Set out exactly, and with nothing added, the line containing "http://entre2o.free.fr/?" and every line after it through the final line of the data.
Source information Block Start
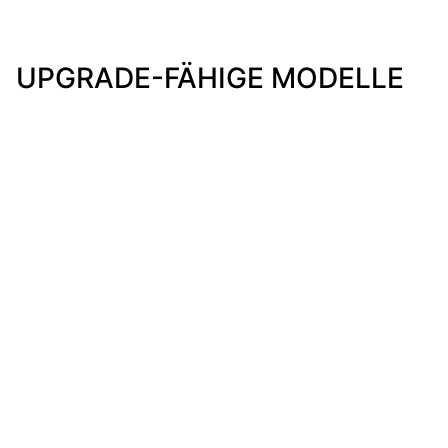
UPGRADE-FÄHIGE MODELLE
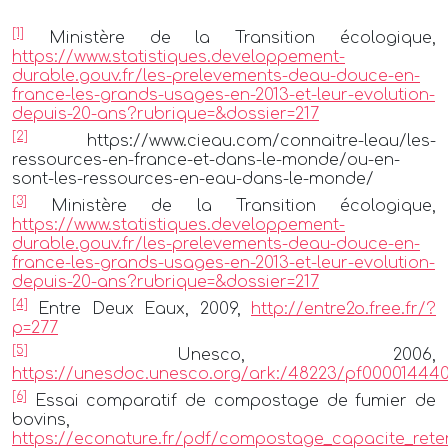
[1]
Ministère de la Transition écologique,
https://www.statistiques.developpement-
durable.gouv.fr/les-prelevements-deau-douce-en-
france-les-grands-usages-en-2013-et-leur-evolution-
depuis-20-ans?rubrique=&dossier=217
[2]
https://www.cieau.com/connaitre-leau/les-
ressources-en-france-et-dans-le-monde/ou-en-
sont-les-ressources-en-eau-dans-le-monde/
[3]
Ministère de la Transition écologique,
https://www.statistiques.developpement-
durable.gouv.fr/les-prelevements-deau-douce-en-
france-les-grands-usages-en-2013-et-leur-evolution-
depuis-20-ans?rubrique=&dossier=217
[4]
Entre Deux Eaux, 2009,
http://entre2o.free.fr/?
p=277
[5]
Unesco, 2006,
https://unesdoc.unesco.org/ark:/48223/pf000014440
[6]
Essai comparatif de compostage de fumier de
bovins,
https://econature.fr/pdf/compostage_capacite_rete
Source information Block End
> **Your solution**:
http://entre2o.free.fr/?
p=277
[5]
Unesco, 2006,
https://unesdoc.unesco.org/ark:/48223/pf000014440
[6]
Essai comparatif de compostage de fumier de
bovins,
https://econature.fr/pdf/compostage_capacite_rete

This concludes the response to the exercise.